The company also has a proactive ‘Aspiring Leader Development Centre’ for individuals who are 0-2 years from becoming a manager. These employees can take a number of modules spaced out over several weeks, aimed at building capabilities such as emotional intelligence, coaching for performance and managing workload.

Individuals receive developmental feedback and a customised development plan to continue building their leadership skills. Leader onboarding and transition support are also provided through a toolkit, as well as a guide of proposed activities for the first 90 days.

 

Key stressor #2: Longer hours

Working significantly longer hours is a common constant practice at executive level.

When reviewing the 13 countries in our survey, their performance in Eurostat’s annual study of working hours in Europe suggests that traditional working hours are fairly consistent across borders.

For the last two years in Europe, the average continues to be 40.4 weekly working hours. Turkey leads with the highest total (48.5 hours per week) while Denmark, on the other end of the spectrum, sits at only 37.8 weekly hours.

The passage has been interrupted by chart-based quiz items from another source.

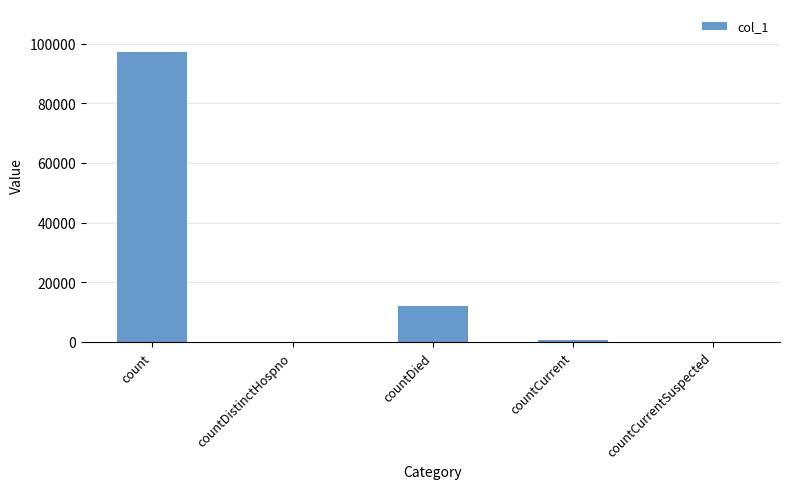

What is the sum of the values at count and countDied?

109066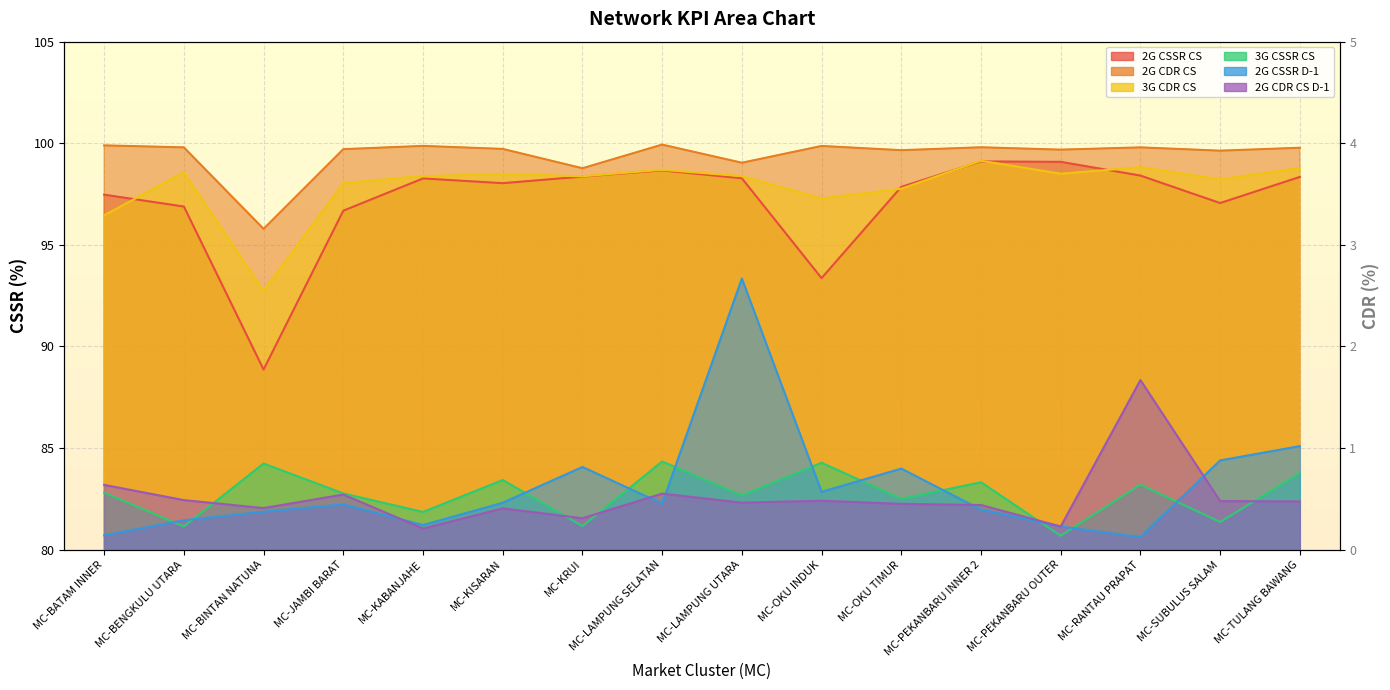

What is the label of the 13th point from the left?

MC-PEKANBARU OUTER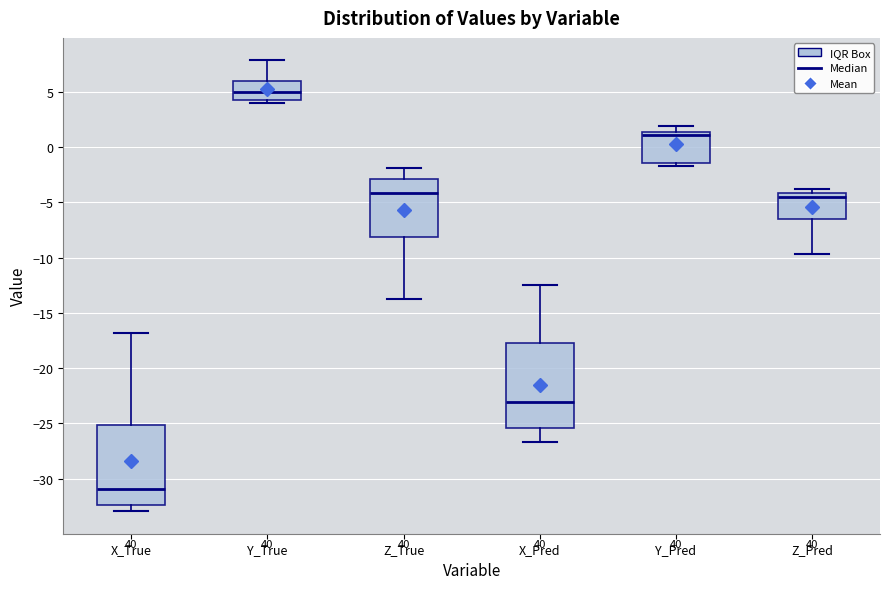

Where does the median line of the box for Y_Pred sit on the y-axis? The values are not printed on the chart, so give them approximately, as read against the axis.

1.0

Longer hours are more common in larger organisations than in SMEs. However, UK’s Best Workplaces™ are proving that this doesn’t have to be the case, even when they faced with 1000+ employees.

In 2019, Hilton’s Emergency Cover Support model supported employees when they needed to take unplanned time off work due to, for example, sickness of a child. Managers with children under 5 sign up to the model and if they require short-term unexpected leave from work, their colleagues within the Support Network are called upon to support their hotels in their absence.

Increased flexibility in working hours – particularly for working parents or employees who have the added challenge of caring responsibilities – can also help decrease chronic stress.

By giving managers autonomy in developing a schedule that meets their work-life balance needs, organisations promote that good work is determined by the quality of one’s outputs, not by how many hours people work.

 

How surveys can help

The first step to a better wellbeing strategy is to recognise, understand and measure the factors that directly impact everyday wellbeing of all employees – including executives.

Postponing surveys erodes trust and risks the organisation investing in programmes that won’t enable everyone to flourish on a personal level.

The good news is that senior leaders themselves have the ability to help boost your wellbeing strategy by explicitly making wellbeing a strategic priority and allocating appropriate investment towards it.

With the right employee survey platform, your HR leaders can create customised pulse surveys or polls to get feedback in real-time from their SMT.

And the cherry on top: the survey itself takes just a few minutes for leaders to complete.

Whatever the style or format of your surveys, the key isn’t to aim for eliminating stress entirely (after all, some levels of eustress can be beneficial). This is about enhancing the wellbeing and resilience of your leaders.

By providing them with effective stress management techniques, you'll allow senior leaders to be efficient, healthy and thrive – even when under immense pressure.